Starting the New Day

First snow in SLC

Much of the snow did not stick to the floor but instead my hair and jacket. 😶‍🌫️

Welp

As someone interested in eBPF, having researched and developed some eBPF programming, I was especially excited for this convention.

Kickoff Highlights

  • A dozen new Cilium case studies from CNCF!
  • Cilium 1.16 Release
    • netkit release (as performant as host network)
    • multicast, Gateway API 1.1 support
    • Improved DNS-based netpol performance (5x reduction in latency)
    • Cilium memory usage reduced by ~24%
  • eBPF is officially standardized under the IETF (RFC 9669)
  • eBPF threat model published
  • State of eBPF Report (Jan 2024)

Standout Talks

The schedule was chock-full of experience. From interesting journeys to yet another problem solved by eBPF, it was an overwhelming amount of information.

  • Confluent’s Multi-Cloud Journey into Cilium
  • Insightful Traffic Monitoring: Harnessing Cilium for Comprehensive Network Observability
  • eBPF for Creating Least Privileged Policies
  • Reinventing Seccomp for Fun and Profiles
  • Exploring eBPF Use Cases in Cloud-Native Security
  • Scaling Network Policy Enforcement Beyond the Cluster Boundary with Cilium
  • Lessons Learned Migrating to Modern Multi-Platform eBPF Programs

How to Use XDP and eBPF to Accelerate IPSec Throughput by 400%

Fascinating to find myself following along with an experienced kernel dweller walking us through impressive gains in accelerating IPSec packet transmission by parallelizing flows.

TIL about the Toeplitz hashing method leveraged at the NIC level to distribute packets. This in turn unlocked the use of more than one core and naturally amplified throughput to unprecedented levels. I also learned that out of the box, eBPF programs will be pinned to a single core. One process, one or more threads pinned to a core. Ryan stated it is seemingly impossible to evenly distribute across multiple cores meaning sporadic bottlenecks at scale even with the gains seen here.

Bottlenecks

For our rate limiter we tapped into XDP but I could see, in retrospect, that we may have suffered from the CPU pinning mentioned.

eBPF cpumap

Maybe I should look at Toeplitz/RSS as well. 🤔

Duffie of Isovalent suggested a particular Slack channel worth checking out for advice and bouncing ideas.

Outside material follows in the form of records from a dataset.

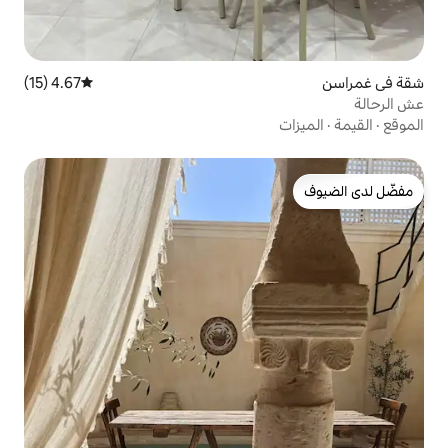
4.67 (15)
متوسط التقييم 4.67 من 5، 15 مراجعات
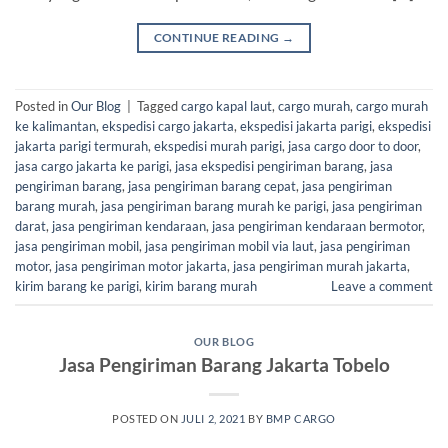
CONTINUE READING
→
Posted in
Our Blog
|
Tagged
cargo kapal laut
,
cargo murah
,
cargo murah
ke kalimantan
,
ekspedisi cargo jakarta
,
ekspedisi jakarta parigi
,
ekspedisi
jakarta parigi termurah
,
ekspedisi murah parigi
,
jasa cargo door to door
,
jasa cargo jakarta ke parigi
,
jasa ekspedisi pengiriman barang
,
jasa
pengiriman barang
,
jasa pengiriman barang cepat
,
jasa pengiriman
barang murah
,
jasa pengiriman barang murah ke parigi
,
jasa pengiriman
darat
,
jasa pengiriman kendaraan
,
jasa pengiriman kendaraan bermotor
,
jasa pengiriman mobil
,
jasa pengiriman mobil via laut
,
jasa pengiriman
motor
,
jasa pengiriman motor jakarta
,
jasa pengiriman murah jakarta
,
kirim barang ke parigi
,
kirim barang murah
Leave a comment
OUR BLOG
Jasa Pengiriman Barang Jakarta Tobelo
POSTED ON
JULI 2, 2021
BY
BMP CARGO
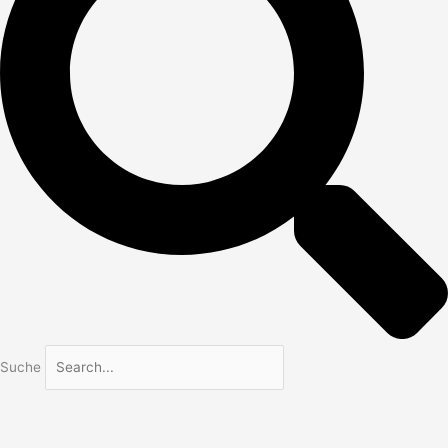
Suche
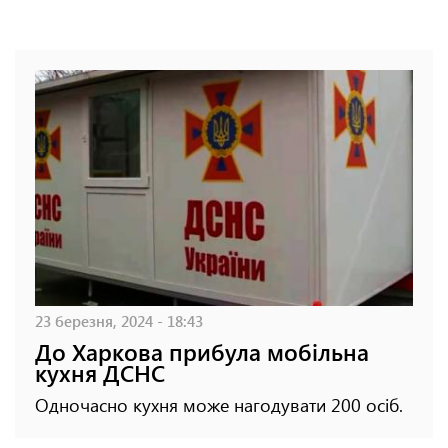
23 березня, 2024 - 18:43
До Харкова прибула мобільна
кухня ДСНС
Одночасно кухня може нагодувати 200 осіб.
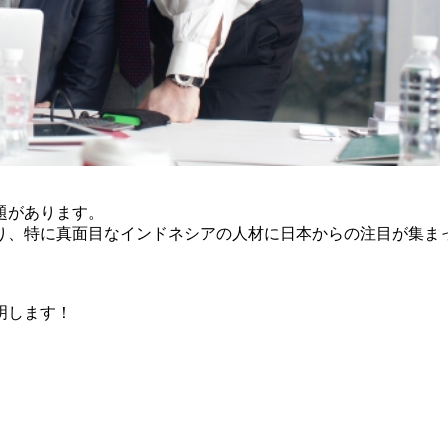
題があります。
り、特に真面目なインドネシアの人材に日本からの注目が集ま
明します！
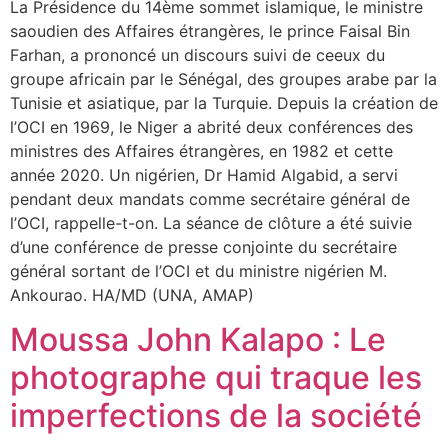
La Présidence du 14ème sommet islamique, le ministre
saoudien des Affaires étrangères, le prince Faisal Bin
Farhan, a prononcé un discours suivi de ceeux du
groupe africain par le Sénégal, des groupes arabe par la
Tunisie et asiatique, par la Turquie. Depuis la création de
l’OCI en 1969, le Niger a abrité deux conférences des
ministres des Affaires étrangères, en 1982 et cette
année 2020. Un nigérien, Dr Hamid Algabid, a servi
pendant deux mandats comme secrétaire général de
l’OCI, rappelle-t-on. La séance de clôture a été suivie
d’une conférence de presse conjointe du secrétaire
général sortant de l’OCI et du ministre nigérien M.
Ankourao. HA/MD (UNA, AMAP)
Moussa John Kalapo : Le
photographe qui traque les
imperfections de la société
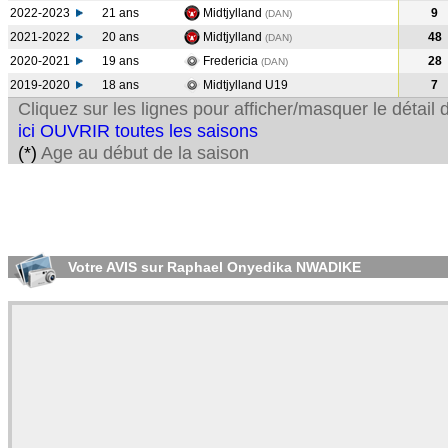
2022-2023
21 ans
Midtjylland
9
(DAN
)
2021-2022
20 ans
Midtjylland
48
(DAN
)
2020-2021
19 ans
Fredericia
28
(DAN
)
2019-2020
18 ans
Midtjylland U19
7
Cliquez sur les lignes pour afficher/masquer le détai
ici OUVRIR toutes les saisons
(*)
Age au début de la saison
Votre AVIS sur Raphael Onyedika NWADIKE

Live Migrating Production Clusters From Calico to Cilium

The folks over at SamsungAds gave us a tour down memory lane in reliving their migration from Calico to Cilium.

Dan Surprise

I’ve experimented with k3s and kind, yielding mixed results. Recently, I learned about Cilium’s new feature set supporting CNI coexistence, which promises a smoother and more coordinated transition–perhaps signaling the end for Multus? 😏

As part of their demo:

  • Cilium was deployed via helm chart in the per-node configuration
  • An existing Calico node was cordoned, drained and labeled to set Cilium as default CNI
  • Cilium on target node restarted to initiate proper takeover
  • Validate with cilium status
  • Uncordon, restart node workloads (so Cilium can manage)
  • Rinse and repeat

The demo was surprisingly straightforward. And then the other shoe dropped. ~20 clusters, multi-tenant, ranging from 10 to 500 nodes per cluster, no network policies. 😒 Figured they may have been using Kubernetes native network policies and the steps taken were sufficient but surely not.

To account for network policies, we could:

  • Deploy Cilium network policy counterparts
    • If only there were netpol translation tooling
  • Ensure 100% coverage (validation script checking netpol 1-to-1)
  • Initiate per-node transition (repaves could work too albeit workloads will be pushed across the cluster)

Hubble Beyond Cilium

Microsoft have developed a CNI-agnostic alternative to Hubble, called Retina! It uses Hubble under the hood with added versatility for exporting metrics and traces.

Retina Architecture

They are well aware of the reuse of existing tech. The xkcd they showed was comically fitting:

Standard Proliferation

The best bet to Hubble-level observability without Cilium.